TEXT SHOWN START
Recording in Audacity causes distortion
September 17, 2013 4:59 AM   Subscribe

I'm in the middle of a project creating educational podcasts to be distributed as part of a digital curriculum. Halfway through the project, literally in the middle of a podcast, my audio quality went from being ok (or at least comparable to other recordings that the company has) to sounding like I'm recording things underwater. I'm using Audacity on Windows 8, and haven't touched the settings of either--any suggestions would be helpful!

This (mp3, tiny) is an example of what's happened. The first three seconds are what it should sound like. Then I paused, and took a drink, and hit record--and got the next five seconds. I didn't, to the best of my knowledge, change anything, and no amount of microphone adjusting makes a difference.

My Audacity settings look like this, which I believe is the default for the program. I even went so far as to uninstall the program and reinstall it, hoping that doing so would magically reset things.

These lessons were on a tight timeline to start with--there are about forty twenty-minute podcasts that my partner and I were meant to get done within about a week--and I'm freaking out a little bit about losing time. Help!
posted by MeghanC to Computers & Internet (5 answers total) 2 users marked this as a favorite
 
Best answer: Does it always record ok for a few seconds before becoming distorted?
TEXT SHOWN END
EXTRACTED RECORDS START
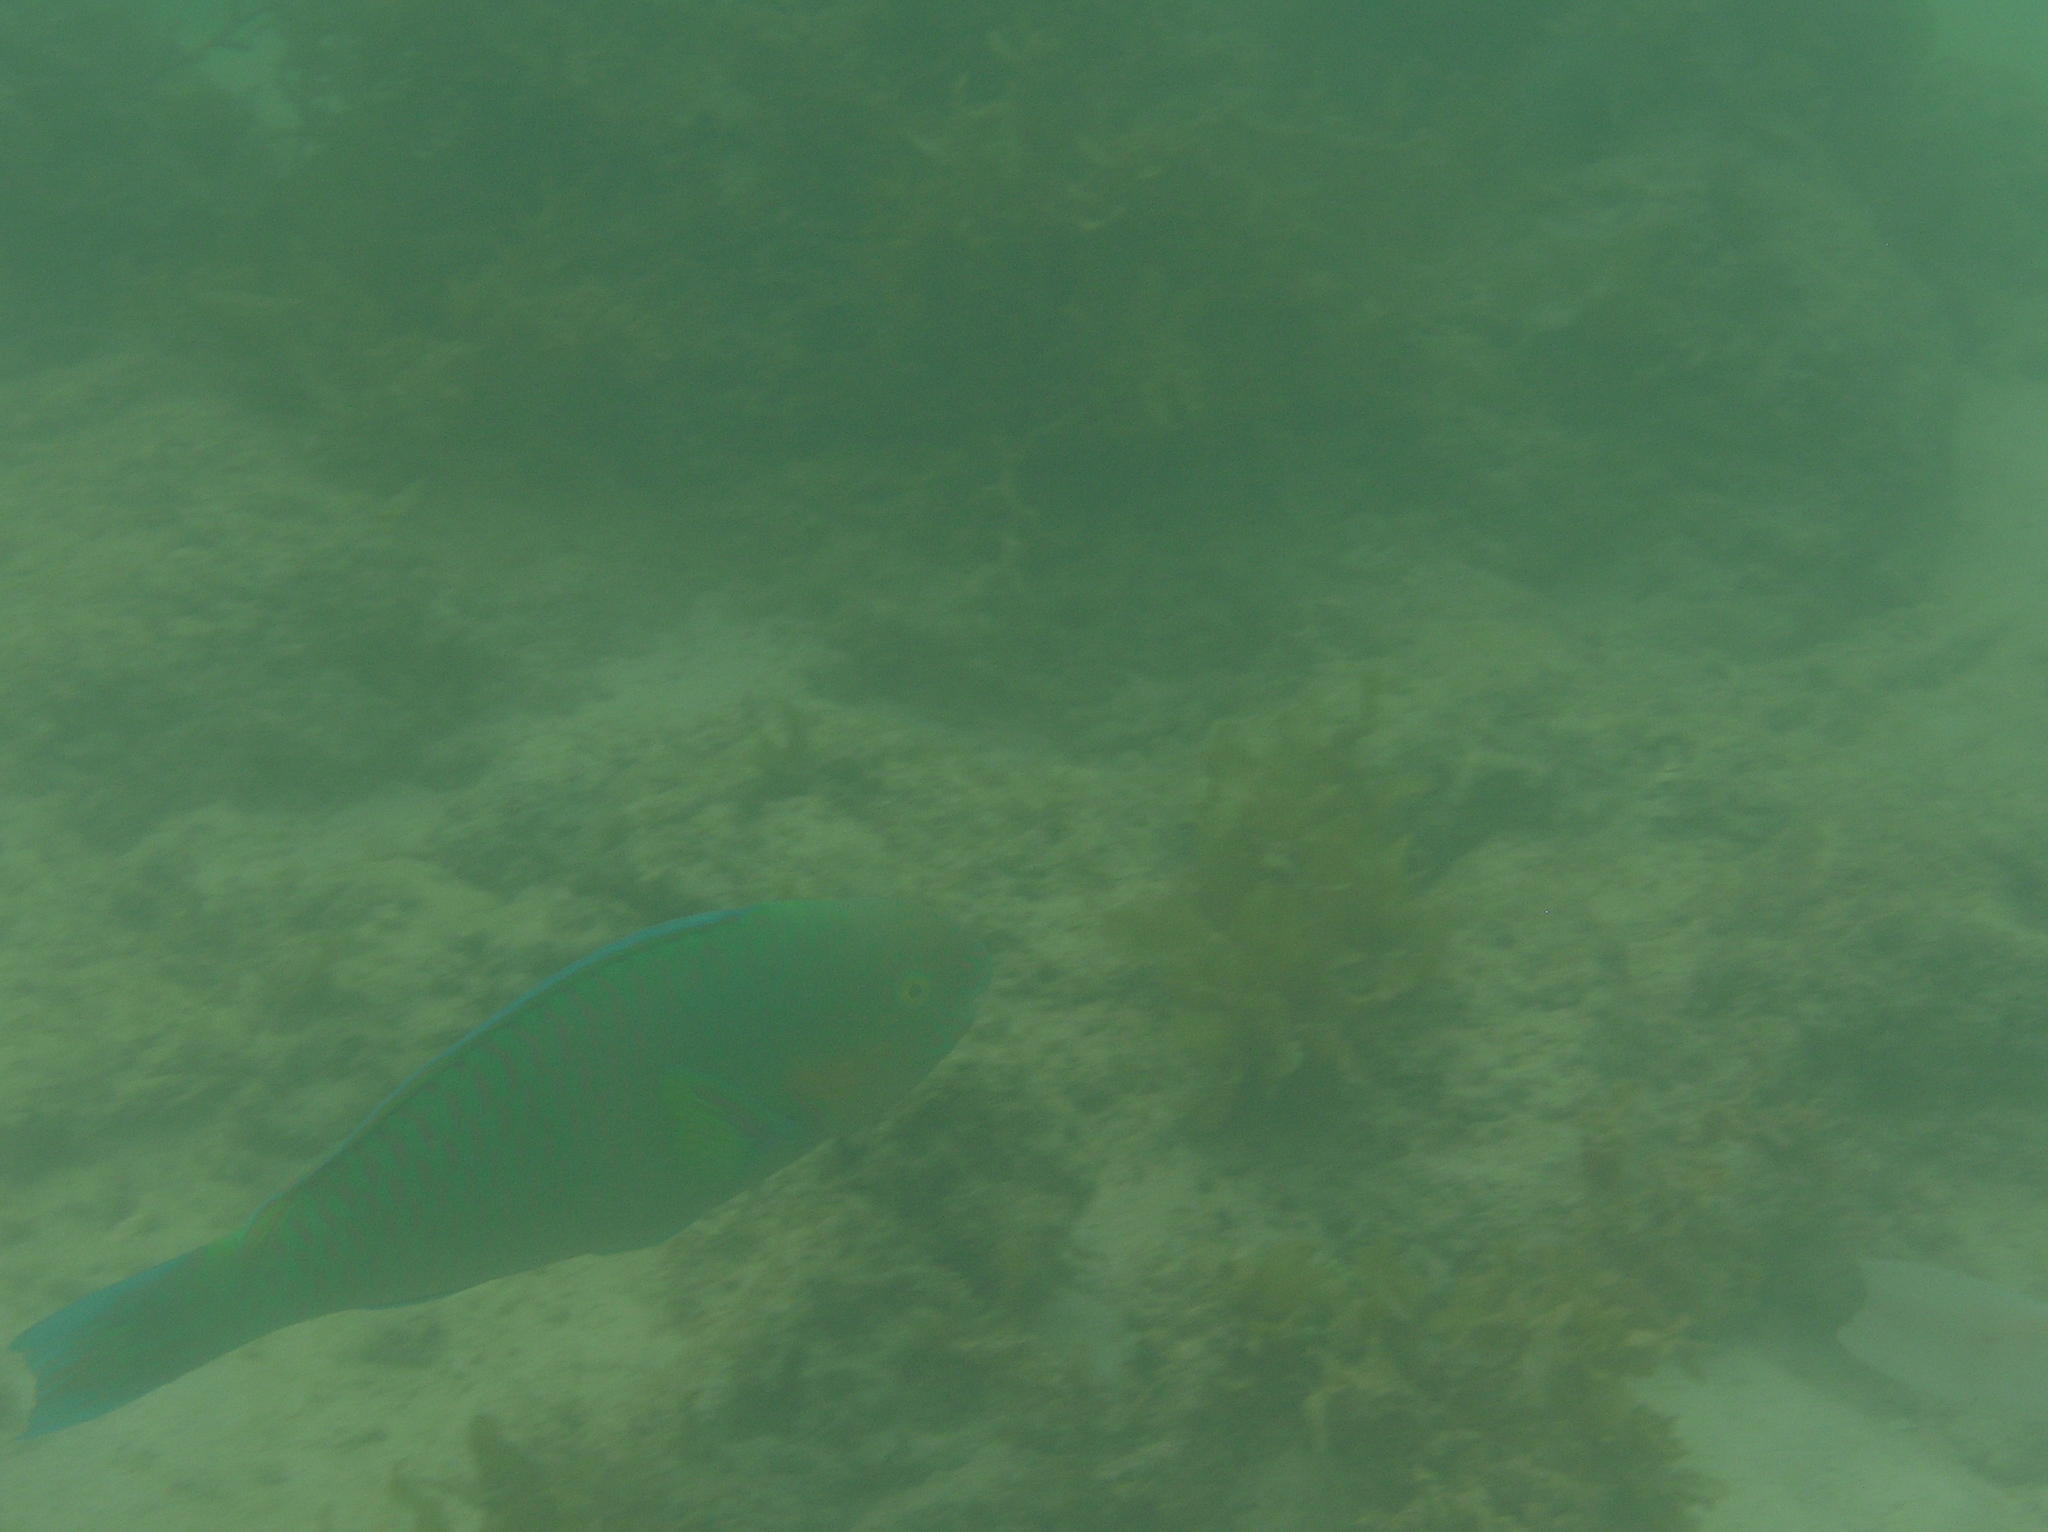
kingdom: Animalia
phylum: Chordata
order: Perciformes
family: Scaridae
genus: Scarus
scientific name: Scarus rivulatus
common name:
EXTRACTED RECORDS END
> WHAT YOU WILL DO:
(1) In the Audacity post, which operating system is Audacity running on?
(2) According to the Audacity post, why did the poster uninstall and then reinstall the program?
(3) Please continue the Audacity post from where it stops.

> ANSWERS TO THE EXERCISE:
(1) Windows 8.

(2) The poster reinstalled Audacity hoping it would magically reset things. The settings appeared to be the program's defaults and had not been changed.

(3)
If not, if it's always distorted since this first happened, then I bet you that your microphone is broken somehow. First unplug and replug it back in, if it still sounds off try a different microphone and see if you get the same problem.
posted by royalsong at 5:24 AM on September 17, 2013


oh you know, I just listened to the mp3. Should have done that first. It doesn't sound distorted, only that she's quieter or farther away.

Try adjusting the volume of the microphone in Windows 8. Instructions here.
posted by royalsong at 5:26 AM on September 17, 2013


It sounds to me like Windows switched recording devices-- the first part went into one mic, and the second part went into another, inferior mic.

Check which mic is currently set as the recording device. To do that, it's probably as simple as following the first two steps in the linked Instructions above:
1: Click StartStart button, type mmsys.cpl in the Start Search box, and then press ENTER.
2: In the Sound dialog box, click the Recording tab.

After that, set the correct mic as a recording device. Make sure your good mic is connected, hot (use the meter displayed in the mmsys.cpl), and not muted with any switch on the mic itself.

You can even right-click on other mics/devices and disable them. Be sure to re-enable them later-- you can't know when you'll need them and you'll be banging your head against the wall to get them working when you do if you forget disabling them here. I'm not speaking from experience or anything.... nope.
posted by Sunburnt at 5:41 AM on September 17, 2013 [2 favorites]


Response by poster: Actually, I think that royalsong got it--it hadn't even occurred to me that the mic itself could be the problem, as I didn't even take off the headset when I paused. Testing the mic on Skype gets that same weird, underwatery sound. I'll go to OfficeMax this evening and buy another mic to verify, but I suspect that this is resolved. Thanks! Man do I feel dumb.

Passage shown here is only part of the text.